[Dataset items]
★ ★ ★ ★

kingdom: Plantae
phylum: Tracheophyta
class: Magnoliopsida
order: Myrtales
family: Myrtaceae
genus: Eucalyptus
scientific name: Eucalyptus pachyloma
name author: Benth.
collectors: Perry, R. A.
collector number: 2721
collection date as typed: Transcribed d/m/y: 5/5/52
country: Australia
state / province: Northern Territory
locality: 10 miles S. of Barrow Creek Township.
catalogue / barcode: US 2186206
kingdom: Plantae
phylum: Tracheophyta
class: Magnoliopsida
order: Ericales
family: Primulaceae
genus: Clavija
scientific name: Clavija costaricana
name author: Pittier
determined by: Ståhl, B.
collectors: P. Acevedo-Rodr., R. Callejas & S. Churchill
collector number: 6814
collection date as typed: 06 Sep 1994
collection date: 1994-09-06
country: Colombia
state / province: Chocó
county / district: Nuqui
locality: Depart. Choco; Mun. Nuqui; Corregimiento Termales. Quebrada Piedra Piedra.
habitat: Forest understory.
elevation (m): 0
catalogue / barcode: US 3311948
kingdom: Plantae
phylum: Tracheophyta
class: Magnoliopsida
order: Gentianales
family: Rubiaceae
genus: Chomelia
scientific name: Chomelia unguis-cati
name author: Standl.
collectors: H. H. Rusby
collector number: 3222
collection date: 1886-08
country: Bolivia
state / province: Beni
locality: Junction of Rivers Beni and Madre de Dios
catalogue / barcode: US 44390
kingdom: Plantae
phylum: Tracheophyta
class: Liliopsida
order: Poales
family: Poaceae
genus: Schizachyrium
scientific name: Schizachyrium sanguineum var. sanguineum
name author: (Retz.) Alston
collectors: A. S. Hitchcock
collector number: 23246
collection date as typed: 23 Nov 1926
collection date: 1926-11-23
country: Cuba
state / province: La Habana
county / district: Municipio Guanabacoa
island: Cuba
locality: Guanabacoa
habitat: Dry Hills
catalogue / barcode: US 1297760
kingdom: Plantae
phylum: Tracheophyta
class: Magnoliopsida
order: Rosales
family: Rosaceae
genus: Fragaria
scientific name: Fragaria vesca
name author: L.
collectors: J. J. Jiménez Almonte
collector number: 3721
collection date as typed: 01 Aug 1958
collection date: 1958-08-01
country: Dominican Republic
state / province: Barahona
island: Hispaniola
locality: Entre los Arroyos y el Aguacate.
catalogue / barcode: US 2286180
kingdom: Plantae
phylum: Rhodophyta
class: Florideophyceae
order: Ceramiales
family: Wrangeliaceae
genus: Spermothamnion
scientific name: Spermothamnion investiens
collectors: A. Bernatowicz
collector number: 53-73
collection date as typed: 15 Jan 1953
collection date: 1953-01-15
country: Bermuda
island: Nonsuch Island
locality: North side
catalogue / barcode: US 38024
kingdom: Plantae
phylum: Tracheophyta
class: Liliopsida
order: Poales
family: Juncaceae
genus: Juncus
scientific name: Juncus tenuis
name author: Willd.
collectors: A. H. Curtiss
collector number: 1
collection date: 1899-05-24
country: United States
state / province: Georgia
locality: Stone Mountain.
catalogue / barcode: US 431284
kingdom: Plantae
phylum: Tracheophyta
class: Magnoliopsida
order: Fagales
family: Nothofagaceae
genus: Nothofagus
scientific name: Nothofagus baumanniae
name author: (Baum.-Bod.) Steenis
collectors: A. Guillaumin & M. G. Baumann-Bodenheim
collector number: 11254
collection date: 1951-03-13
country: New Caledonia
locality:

★ ★ ★ ★

## Aim of the exercise
Write out the whole listing again, changing "catalogue" to "catalog" wherever it occurs and leaving everything else untouched.

## The output
kingdom: Plantae
phylum: Tracheophyta
class: Magnoliopsida
order: Myrtales
family: Myrtaceae
genus: Eucalyptus
scientific name: Eucalyptus pachyloma
name author: Benth.
collectors: Perry, R. A.
collector number: 2721
collection date as typed: Transcribed d/m/y: 5/5/52
country: Australia
state / province: Northern Territory
locality: 10 miles S. of Barrow Creek Township.
catalog / barcode: US 2186206
kingdom: Plantae
phylum: Tracheophyta
class: Magnoliopsida
order: Ericales
family: Primulaceae
genus: Clavija
scientific name: Clavija costaricana
name author: Pittier
determined by: Ståhl, B.
collectors: P. Acevedo-Rodr., R. Callejas & S. Churchill
collector number: 6814
collection date as typed: 06 Sep 1994
collection date: 1994-09-06
country: Colombia
state / province: Chocó
county / district: Nuqui
locality: Depart. Choco; Mun. Nuqui; Corregimiento Termales. Quebrada Piedra Piedra.
habitat: Forest understory.
elevation (m): 0
catalog / barcode: US 3311948
kingdom: Plantae
phylum: Tracheophyta
class: Magnoliopsida
order: Gentianales
family: Rubiaceae
genus: Chomelia
scientific name: Chomelia unguis-cati
name author: Standl.
collectors: H. H. Rusby
collector number: 3222
collection date: 1886-08
country: Bolivia
state / province: Beni
locality: Junction of Rivers Beni and Madre de Dios
catalog / barcode: US 44390
kingdom: Plantae
phylum: Tracheophyta
class: Liliopsida
order: Poales
family: Poaceae
genus: Schizachyrium
scientific name: Schizachyrium sanguineum var. sanguineum
name author: (Retz.) Alston
collectors: A. S. Hitchcock
collector number: 23246
collection date as typed: 23 Nov 1926
collection date: 1926-11-23
country: Cuba
state / province: La Habana
county / district: Municipio Guanabacoa
island: Cuba
locality: Guanabacoa
habitat: Dry Hills
catalog / barcode: US 1297760
kingdom: Plantae
phylum: Tracheophyta
class: Magnoliopsida
order: Rosales
family: Rosaceae
genus: Fragaria
scientific name: Fragaria vesca
name author: L.
collectors: J. J. Jiménez Almonte
collector number: 3721
collection date as typed: 01 Aug 1958
collection date: 1958-08-01
country: Dominican Republic
state / province: Barahona
island: Hispaniola
locality: Entre los Arroyos y el Aguacate.
catalog / barcode: US 2286180
kingdom: Plantae
phylum: Rhodophyta
class: Florideophyceae
order: Ceramiales
family: Wrangeliaceae
genus: Spermothamnion
scientific name: Spermothamnion investiens
collectors: A. Bernatowicz
collector number: 53-73
collection date as typed: 15 Jan 1953
collection date: 1953-01-15
country: Bermuda
island: Nonsuch Island
locality: North side
catalog / barcode: US 38024
kingdom: Plantae
phylum: Tracheophyta
class: Liliopsida
order: Poales
family: Juncaceae
genus: Juncus
scientific name: Juncus tenuis
name author: Willd.
collectors: A. H. Curtiss
collector number: 1
collection date: 1899-05-24
country: United States
state / province: Georgia
locality: Stone Mountain.
catalog / barcode: US 431284
kingdom: Plantae
phylum: Tracheophyta
class: Magnoliopsida
order: Fagales
family: Nothofagaceae
genus: Nothofagus
scientific name: Nothofagus baumanniae
name author: (Baum.-Bod.) Steenis
collectors: A. Guillaumin & M. G. Baumann-Bodenheim
collector number: 11254
collection date: 1951-03-13
country: New Caledonia
locality:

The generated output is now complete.